Your task
Rewrite everything in the data from the line containing "common name: Downy woodpecker" down to the line containing "genus: Hypomyces", both included, as a Markdown table with a Row column for the row number and a Text column for the line. Leave out any blank lines.

Records
--- START ---

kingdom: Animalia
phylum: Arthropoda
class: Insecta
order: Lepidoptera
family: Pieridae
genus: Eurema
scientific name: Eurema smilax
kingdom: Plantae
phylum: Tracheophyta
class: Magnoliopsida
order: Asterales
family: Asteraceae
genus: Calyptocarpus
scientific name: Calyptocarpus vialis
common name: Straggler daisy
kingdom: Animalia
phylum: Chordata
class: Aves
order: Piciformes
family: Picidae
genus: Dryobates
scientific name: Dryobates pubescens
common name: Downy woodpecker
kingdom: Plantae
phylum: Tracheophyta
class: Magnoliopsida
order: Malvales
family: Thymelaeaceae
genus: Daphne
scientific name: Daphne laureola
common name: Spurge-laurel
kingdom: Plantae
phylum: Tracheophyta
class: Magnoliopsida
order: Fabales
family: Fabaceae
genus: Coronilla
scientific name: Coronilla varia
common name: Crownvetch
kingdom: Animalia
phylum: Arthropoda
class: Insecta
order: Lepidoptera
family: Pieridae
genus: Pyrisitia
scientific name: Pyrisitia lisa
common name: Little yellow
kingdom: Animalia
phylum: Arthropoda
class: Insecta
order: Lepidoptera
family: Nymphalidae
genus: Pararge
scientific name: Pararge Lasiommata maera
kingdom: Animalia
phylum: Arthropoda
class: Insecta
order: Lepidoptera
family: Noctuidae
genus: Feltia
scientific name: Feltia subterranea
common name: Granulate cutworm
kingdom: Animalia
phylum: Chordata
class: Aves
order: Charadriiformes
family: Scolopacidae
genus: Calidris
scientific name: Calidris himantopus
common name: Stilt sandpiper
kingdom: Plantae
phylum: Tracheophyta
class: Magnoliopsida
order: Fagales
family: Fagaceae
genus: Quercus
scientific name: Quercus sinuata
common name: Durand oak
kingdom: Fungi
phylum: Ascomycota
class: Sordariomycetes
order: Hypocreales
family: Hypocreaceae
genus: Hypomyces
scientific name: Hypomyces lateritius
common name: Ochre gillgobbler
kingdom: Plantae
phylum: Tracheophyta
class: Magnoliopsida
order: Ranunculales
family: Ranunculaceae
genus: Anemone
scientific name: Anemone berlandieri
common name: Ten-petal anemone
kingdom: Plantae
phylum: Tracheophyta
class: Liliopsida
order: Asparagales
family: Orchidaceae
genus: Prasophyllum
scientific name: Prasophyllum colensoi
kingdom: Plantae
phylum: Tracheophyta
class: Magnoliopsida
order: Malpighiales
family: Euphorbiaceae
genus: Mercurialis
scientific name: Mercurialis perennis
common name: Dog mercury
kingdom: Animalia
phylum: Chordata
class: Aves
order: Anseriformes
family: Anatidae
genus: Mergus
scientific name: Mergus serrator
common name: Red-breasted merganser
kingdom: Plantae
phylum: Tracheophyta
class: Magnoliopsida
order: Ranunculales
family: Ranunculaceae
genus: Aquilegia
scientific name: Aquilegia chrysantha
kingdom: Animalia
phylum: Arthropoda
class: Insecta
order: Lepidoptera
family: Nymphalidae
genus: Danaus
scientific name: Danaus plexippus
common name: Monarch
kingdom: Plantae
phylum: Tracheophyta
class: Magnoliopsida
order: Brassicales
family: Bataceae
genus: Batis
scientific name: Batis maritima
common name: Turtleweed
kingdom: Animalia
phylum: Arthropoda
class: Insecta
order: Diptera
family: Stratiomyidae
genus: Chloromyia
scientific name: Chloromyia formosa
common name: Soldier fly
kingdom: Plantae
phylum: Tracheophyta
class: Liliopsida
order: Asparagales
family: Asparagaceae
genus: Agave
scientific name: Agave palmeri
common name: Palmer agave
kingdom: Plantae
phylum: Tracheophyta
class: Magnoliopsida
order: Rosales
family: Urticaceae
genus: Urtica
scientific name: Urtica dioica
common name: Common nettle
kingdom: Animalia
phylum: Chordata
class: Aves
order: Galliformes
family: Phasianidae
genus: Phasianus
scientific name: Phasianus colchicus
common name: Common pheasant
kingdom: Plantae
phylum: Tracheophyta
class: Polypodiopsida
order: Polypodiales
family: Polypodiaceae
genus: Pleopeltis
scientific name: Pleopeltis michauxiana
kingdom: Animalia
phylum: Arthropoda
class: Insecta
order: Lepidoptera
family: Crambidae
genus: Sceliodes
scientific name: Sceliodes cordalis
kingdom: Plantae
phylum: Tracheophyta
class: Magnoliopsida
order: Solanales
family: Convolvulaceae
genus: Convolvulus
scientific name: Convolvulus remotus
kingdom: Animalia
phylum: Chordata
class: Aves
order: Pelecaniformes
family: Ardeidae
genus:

--- END ---

Exercise response
| Row | Text |
|---|---|
| 1 | common name: Downy woodpecker |
| 2 | kingdom: Plantae |
| 3 | phylum: Tracheophyta |
| 4 | class: Magnoliopsida |
| 5 | order: Malvales |
| 6 | family: Thymelaeaceae |
| 7 | genus: Daphne |
| 8 | scientific name: Daphne laureola |
| 9 | common name: Spurge-laurel |
| 10 | kingdom: Plantae |
| 11 | phylum: Tracheophyta |
| 12 | class: Magnoliopsida |
| 13 | order: Fabales |
| 14 | family: Fabaceae |
| 15 | genus: Coronilla |
| 16 | scientific name: Coronilla varia |
| 17 | common name: Crownvetch |
| 18 | kingdom: Animalia |
| 19 | phylum: Arthropoda |
| 20 | class: Insecta |
| 21 | order: Lepidoptera |
| 22 | family: Pieridae |
| 23 | genus: Pyrisitia |
| 24 | scientific name: Pyrisitia lisa |
| 25 | common name: Little yellow |
| 26 | kingdom: Animalia |
| 27 | phylum: Arthropoda |
| 28 | class: Insecta |
| 29 | order: Lepidoptera |
| 30 | family: Nymphalidae |
| 31 | genus: Pararge |
| 32 | scientific name: Pararge Lasiommata maera |
| 33 | kingdom: Animalia |
| 34 | phylum: Arthropoda |
| 35 | class: Insecta |
| 36 | order: Lepidoptera |
| 37 | family: Noctuidae |
| 38 | genus: Feltia |
| 39 | scientific name: Feltia subterranea |
| 40 | common name: Granulate cutworm |
| 41 | kingdom: Animalia |
| 42 | phylum: Chordata |
| 43 | class: Aves |
| 44 | order: Charadriiformes |
| 45 | family: Scolopacidae |
| 46 | genus: Calidris |
| 47 | scientific name: Calidris himantopus |
| 48 | common name: Stilt sandpiper |
| 49 | kingdom: Plantae |
| 50 | phylum: Tracheophyta |
| 51 | class: Magnoliopsida |
| 52 | order: Fagales |
| 53 | family: Fagaceae |
| 54 | genus: Quercus |
| 55 | scientific name: Quercus sinuata |
| 56 | common name: Durand oak |
| 57 | kingdom: Fungi |
| 58 | phylum: Ascomycota |
| 59 | class: Sordariomycetes |
| 60 | order: Hypocreales |
| 61 | family: Hypocreaceae |
| 62 | genus: Hypomyces |